Data for this task:
---
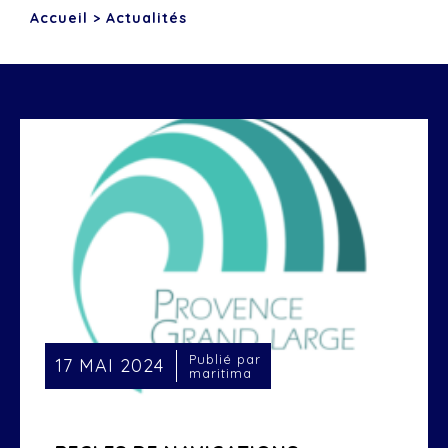
Accueil
>
Actualités
Publié par
17 MAI 2024
maritima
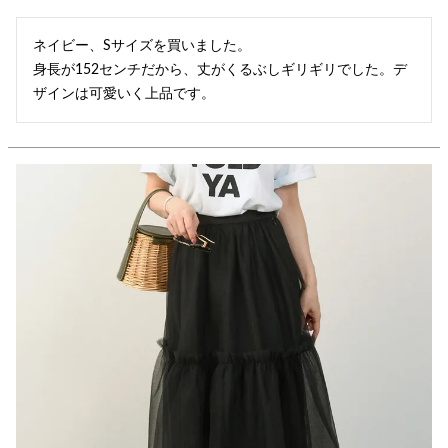
ネイビー、Sサイズを買いました。

身長が152センチだから、丈がくるぶしギリギリでした。デ
ザインは可愛いく上品です。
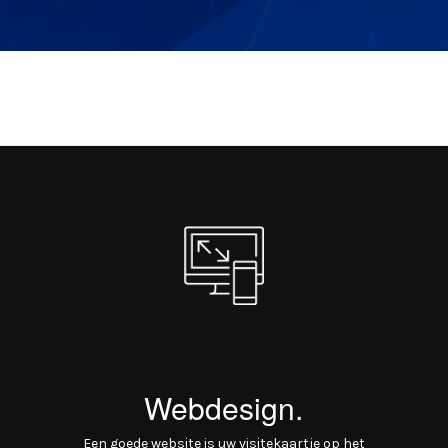
Webdesign.
Een goede website is uw visitekaartje op het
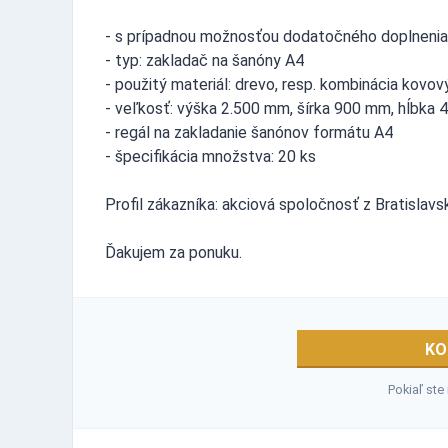
- s prípadnou možnosťou dodatočného doplnenia
- typ: zakladač na šanóny A4
- použitý materiál: drevo, resp. kombinácia kovo
- veľkosť: výška 2.500 mm, šírka 900 mm, hĺbka
- regál na zakladanie šanónov formátu A4
- špecifikácia množstva: 20 ks
Profil zákazníka: akciová spoločnosť z Bratislav
Ďakujem za ponuku.
KO
Pokiaľ ste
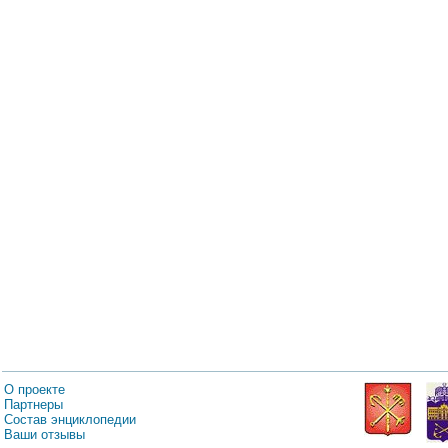
О проекте
Партнеры
Состав энциклопедии
Ваши отзывы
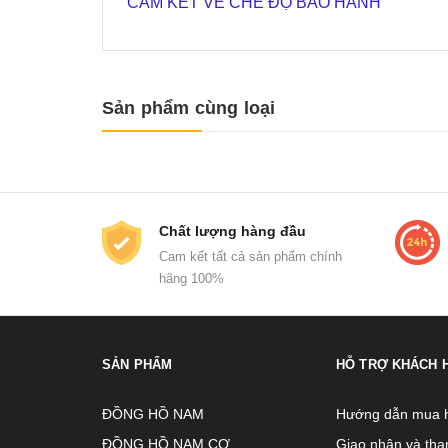
CAM KẾT VỀ CHẾ ĐỘ BẢO HÀNH
Sản phẩm cùng loại
Chất lượng hàng đầu
Cam kết tất cả sản phẩm chính
hãng 100%
SẢN PHẨM
HỖ TRỢ KHÁCH 
ĐỒNG HỒ NAM
Hướng dẫn mua 
ĐỒNG HỒ NAM CƠ
Giao nhận và tha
---
What to work on:
Reproduce all the lines above word for word, omitting the pictures.

Solved exercise:
Accueil
>
Actualités
Publié par
17 MAI 2024
maritima
ネイビー、Sサイズを買いました。

身長が152センチだから、丈がくるぶしギリギリでした。デ
ザインは可愛いく上品です。
Webdesign.
Een goede website is uw visitekaartje op het
- s prípadnou možnosťou dodatočného doplnenia
- typ: zakladač na šanóny A4
- použitý materiál: drevo, resp. kombinácia kovo
- veľkosť: výška 2.500 mm, šírka 900 mm, hĺbka
- regál na zakladanie šanónov formátu A4
- špecifikácia množstva: 20 ks
Profil zákazníka: akciová spoločnosť z Bratislav
Ďakujem za ponuku.
KO
Pokiaľ ste
О проекте
Партнеры
Состав энциклопедии
Ваши отзывы
CAM KẾT VỀ CHẾ ĐỘ BẢO HÀNH
Sản phẩm cùng loại
Chất lượng hàng đầu
Cam kết tất cả sản phẩm chính
hãng 100%
SẢN PHẨM
HỖ TRỢ KHÁCH 
ĐỒNG HỒ NAM
Hướng dẫn mua 
ĐỒNG HỒ NAM CƠ
Giao nhận và tha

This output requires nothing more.